Hamas lehnt israelische Scheinuntersuchung zum „Massaker“ in Gaza ab
Gaza (ParsToday/Press TV) - Die palästinensische Widerstandsbewegung Hamas hat die „falsche und betrügerische“ Untersuchung des israelischen Regimes zum „Mehlmassaker“ im Südwesten der Gaza-Stadt, bei dem mindestens 116 Palästinenser getötet wurden, zurückgewiesen.
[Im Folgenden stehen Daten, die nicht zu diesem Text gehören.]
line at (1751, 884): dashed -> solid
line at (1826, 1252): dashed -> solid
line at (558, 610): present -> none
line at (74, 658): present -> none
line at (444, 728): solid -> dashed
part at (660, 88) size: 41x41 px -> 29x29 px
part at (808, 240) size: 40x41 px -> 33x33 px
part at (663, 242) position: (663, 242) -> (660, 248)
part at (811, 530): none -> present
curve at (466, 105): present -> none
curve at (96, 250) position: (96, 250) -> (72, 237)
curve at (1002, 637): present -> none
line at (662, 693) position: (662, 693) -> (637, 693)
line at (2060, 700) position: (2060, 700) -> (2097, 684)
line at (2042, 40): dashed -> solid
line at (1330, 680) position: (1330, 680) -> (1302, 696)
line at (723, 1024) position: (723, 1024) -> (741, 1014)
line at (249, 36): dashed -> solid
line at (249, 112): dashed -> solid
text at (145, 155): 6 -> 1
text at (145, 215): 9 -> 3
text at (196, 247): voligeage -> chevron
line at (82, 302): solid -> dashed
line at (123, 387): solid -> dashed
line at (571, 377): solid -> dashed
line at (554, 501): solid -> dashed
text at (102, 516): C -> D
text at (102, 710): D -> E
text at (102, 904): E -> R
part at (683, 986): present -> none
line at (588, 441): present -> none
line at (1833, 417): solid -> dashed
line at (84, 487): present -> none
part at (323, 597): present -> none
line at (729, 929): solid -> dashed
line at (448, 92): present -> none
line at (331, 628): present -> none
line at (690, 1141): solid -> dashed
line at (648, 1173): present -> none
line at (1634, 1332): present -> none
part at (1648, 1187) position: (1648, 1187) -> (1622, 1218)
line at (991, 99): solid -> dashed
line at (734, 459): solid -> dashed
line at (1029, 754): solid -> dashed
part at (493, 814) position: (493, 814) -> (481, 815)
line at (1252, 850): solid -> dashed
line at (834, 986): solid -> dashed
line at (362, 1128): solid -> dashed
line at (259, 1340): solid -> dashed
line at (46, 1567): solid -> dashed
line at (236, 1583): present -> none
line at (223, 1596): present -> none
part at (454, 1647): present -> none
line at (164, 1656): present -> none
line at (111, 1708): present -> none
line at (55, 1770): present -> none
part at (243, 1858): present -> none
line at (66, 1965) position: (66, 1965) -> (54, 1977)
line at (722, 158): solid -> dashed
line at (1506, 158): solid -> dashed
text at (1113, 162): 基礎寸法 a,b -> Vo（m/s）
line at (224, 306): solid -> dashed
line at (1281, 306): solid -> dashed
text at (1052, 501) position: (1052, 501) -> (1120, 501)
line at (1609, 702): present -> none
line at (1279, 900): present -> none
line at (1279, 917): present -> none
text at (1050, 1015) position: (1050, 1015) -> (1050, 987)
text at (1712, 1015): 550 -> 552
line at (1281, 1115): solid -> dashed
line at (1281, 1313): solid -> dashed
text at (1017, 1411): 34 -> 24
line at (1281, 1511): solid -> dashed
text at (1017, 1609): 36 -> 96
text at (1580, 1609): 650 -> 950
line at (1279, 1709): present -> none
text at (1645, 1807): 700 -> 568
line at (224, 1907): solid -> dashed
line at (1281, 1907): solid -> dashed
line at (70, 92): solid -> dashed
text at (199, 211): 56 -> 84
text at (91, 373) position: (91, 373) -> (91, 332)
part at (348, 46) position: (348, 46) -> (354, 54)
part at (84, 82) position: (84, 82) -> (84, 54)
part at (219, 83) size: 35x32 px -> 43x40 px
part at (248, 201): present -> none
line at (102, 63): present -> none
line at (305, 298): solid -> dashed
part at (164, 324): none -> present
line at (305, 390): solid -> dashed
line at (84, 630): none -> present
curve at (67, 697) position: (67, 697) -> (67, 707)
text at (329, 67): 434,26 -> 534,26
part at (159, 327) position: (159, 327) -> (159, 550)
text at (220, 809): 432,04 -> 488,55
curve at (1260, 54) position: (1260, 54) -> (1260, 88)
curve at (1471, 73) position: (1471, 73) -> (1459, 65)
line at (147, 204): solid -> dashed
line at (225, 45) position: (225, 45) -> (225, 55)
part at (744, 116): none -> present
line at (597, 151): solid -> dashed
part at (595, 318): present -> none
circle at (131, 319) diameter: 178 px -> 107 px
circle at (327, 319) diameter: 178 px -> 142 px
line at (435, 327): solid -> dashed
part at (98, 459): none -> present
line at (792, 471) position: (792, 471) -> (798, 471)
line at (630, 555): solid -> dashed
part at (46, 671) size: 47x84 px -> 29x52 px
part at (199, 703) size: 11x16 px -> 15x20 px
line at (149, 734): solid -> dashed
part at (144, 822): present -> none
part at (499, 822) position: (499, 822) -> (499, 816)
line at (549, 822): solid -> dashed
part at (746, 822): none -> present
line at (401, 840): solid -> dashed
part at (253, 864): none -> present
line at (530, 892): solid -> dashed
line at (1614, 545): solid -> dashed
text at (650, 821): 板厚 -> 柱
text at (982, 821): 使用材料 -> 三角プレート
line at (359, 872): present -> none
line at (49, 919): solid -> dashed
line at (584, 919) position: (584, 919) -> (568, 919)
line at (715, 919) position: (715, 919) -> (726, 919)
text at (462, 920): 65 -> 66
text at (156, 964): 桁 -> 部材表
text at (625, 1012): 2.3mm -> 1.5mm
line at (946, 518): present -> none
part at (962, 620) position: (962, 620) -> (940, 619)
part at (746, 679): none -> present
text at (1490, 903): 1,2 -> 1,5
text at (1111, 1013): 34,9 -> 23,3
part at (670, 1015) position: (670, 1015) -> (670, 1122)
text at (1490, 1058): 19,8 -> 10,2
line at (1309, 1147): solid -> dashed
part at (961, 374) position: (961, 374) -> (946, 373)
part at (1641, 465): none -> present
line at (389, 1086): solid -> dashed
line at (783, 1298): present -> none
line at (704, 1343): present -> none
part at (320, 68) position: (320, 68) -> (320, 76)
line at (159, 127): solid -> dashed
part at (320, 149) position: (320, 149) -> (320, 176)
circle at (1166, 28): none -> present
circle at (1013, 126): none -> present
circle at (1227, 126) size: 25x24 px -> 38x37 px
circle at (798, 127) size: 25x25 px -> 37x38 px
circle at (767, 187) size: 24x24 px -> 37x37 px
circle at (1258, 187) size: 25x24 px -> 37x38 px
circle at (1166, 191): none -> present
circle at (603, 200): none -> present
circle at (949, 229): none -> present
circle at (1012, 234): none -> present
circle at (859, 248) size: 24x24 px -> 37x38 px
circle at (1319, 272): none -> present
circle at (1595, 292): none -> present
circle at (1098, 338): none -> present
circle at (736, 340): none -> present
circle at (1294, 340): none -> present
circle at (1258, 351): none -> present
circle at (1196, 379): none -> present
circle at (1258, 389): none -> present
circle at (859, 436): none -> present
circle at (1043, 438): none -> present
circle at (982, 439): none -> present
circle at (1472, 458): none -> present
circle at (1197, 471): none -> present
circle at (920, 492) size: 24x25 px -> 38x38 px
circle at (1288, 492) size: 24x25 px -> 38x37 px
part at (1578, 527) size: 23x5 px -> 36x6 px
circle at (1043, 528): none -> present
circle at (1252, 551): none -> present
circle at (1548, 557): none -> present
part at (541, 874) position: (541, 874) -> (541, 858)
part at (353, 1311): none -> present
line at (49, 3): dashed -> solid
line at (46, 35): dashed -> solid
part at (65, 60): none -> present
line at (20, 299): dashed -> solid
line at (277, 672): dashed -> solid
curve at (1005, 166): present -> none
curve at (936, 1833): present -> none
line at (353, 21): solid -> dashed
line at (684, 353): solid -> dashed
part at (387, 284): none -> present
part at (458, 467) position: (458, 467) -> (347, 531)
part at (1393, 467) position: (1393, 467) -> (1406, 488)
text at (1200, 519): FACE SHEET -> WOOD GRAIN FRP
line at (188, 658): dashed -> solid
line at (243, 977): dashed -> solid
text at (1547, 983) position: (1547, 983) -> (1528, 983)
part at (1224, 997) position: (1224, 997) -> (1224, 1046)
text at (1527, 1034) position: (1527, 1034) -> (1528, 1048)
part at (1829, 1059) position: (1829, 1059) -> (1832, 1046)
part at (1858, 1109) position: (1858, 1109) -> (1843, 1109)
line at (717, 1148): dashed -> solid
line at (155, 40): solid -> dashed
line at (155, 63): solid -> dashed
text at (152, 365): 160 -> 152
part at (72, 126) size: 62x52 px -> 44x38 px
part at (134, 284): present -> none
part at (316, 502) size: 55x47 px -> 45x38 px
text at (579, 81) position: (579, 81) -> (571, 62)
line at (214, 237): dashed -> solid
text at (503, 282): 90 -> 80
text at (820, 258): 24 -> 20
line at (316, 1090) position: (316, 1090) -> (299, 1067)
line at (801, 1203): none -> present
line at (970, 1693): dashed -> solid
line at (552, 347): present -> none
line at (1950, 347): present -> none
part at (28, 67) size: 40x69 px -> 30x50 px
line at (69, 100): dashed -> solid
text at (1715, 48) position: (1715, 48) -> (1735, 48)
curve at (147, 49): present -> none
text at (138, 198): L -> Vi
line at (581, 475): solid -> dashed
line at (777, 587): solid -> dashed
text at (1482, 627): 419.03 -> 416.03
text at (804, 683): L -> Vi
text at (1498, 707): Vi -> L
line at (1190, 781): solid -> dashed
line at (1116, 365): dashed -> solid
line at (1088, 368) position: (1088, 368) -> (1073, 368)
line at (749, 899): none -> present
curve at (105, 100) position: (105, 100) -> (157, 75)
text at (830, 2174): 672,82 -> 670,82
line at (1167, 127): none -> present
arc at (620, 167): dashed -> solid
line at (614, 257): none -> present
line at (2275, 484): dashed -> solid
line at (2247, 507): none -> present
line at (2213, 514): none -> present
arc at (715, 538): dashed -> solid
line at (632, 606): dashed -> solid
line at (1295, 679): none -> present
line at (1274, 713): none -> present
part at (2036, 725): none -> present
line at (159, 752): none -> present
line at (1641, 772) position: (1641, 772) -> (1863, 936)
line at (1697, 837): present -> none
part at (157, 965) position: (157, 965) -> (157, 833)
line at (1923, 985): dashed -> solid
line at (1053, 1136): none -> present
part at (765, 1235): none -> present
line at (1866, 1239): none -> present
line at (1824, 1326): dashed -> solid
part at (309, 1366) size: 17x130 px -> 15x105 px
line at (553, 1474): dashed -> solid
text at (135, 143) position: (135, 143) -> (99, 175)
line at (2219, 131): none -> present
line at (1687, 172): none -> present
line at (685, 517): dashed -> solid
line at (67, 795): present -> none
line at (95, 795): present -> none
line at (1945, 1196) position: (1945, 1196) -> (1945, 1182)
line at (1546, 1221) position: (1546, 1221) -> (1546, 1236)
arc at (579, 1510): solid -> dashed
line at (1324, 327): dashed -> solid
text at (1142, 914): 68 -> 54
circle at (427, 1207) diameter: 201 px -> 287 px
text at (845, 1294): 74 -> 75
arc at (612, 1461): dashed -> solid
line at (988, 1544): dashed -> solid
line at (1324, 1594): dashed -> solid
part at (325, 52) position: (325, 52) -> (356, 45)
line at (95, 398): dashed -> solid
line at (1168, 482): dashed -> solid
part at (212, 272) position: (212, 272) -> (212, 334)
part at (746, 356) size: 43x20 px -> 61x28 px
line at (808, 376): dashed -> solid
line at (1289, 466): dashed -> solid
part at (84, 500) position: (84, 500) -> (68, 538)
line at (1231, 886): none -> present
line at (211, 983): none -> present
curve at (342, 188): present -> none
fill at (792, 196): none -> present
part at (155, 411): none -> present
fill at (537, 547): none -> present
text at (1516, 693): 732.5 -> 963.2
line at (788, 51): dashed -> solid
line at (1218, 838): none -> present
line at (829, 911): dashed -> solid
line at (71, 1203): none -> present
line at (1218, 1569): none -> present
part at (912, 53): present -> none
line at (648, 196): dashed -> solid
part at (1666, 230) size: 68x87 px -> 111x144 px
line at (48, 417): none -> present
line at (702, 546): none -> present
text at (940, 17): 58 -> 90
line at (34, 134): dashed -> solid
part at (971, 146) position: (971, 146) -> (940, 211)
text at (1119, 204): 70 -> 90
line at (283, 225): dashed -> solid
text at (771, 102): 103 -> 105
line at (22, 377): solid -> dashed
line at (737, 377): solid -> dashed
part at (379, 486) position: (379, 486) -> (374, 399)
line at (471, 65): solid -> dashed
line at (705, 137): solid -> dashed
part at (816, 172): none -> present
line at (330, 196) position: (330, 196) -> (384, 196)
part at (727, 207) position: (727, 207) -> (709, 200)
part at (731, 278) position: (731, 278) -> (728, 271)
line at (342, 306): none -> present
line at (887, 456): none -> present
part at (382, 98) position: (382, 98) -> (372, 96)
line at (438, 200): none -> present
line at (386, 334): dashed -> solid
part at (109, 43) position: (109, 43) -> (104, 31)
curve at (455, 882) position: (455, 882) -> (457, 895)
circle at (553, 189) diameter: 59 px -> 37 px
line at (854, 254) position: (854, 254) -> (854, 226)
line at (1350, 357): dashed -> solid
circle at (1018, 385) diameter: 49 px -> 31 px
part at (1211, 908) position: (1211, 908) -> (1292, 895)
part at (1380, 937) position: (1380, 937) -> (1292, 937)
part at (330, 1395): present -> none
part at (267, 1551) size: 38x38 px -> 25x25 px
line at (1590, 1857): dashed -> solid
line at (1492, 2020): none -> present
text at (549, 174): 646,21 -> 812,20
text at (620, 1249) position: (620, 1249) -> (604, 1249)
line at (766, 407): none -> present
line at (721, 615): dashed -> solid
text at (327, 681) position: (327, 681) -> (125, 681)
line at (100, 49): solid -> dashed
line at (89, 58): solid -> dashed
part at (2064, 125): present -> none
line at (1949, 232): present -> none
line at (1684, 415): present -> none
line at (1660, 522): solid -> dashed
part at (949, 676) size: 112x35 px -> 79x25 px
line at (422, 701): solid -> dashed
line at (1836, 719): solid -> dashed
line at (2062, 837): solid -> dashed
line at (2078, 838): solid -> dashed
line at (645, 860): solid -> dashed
Dazu teilte die Hamas am Freitag mit, sie gehe über die unbestreitbaren Fakten hinaus, die die direkte Erschießung von Palästinensern mit der Absicht der sofortigen Tötung dokumentierten.
Die Hamas machte diese Bemerkungen in einer Erklärung, nachdem das israelische Regime die Ergebnisse einer vorläufigen Untersuchung des Vorfalls bekannt gegeben hatte, und behauptete, dass ihre Streitkräfte das Feuer auf Palästinenser eröffnet hätten, die an einem IDF-Kontrollpunkt auf Soldaten und einen Panzer zugingen.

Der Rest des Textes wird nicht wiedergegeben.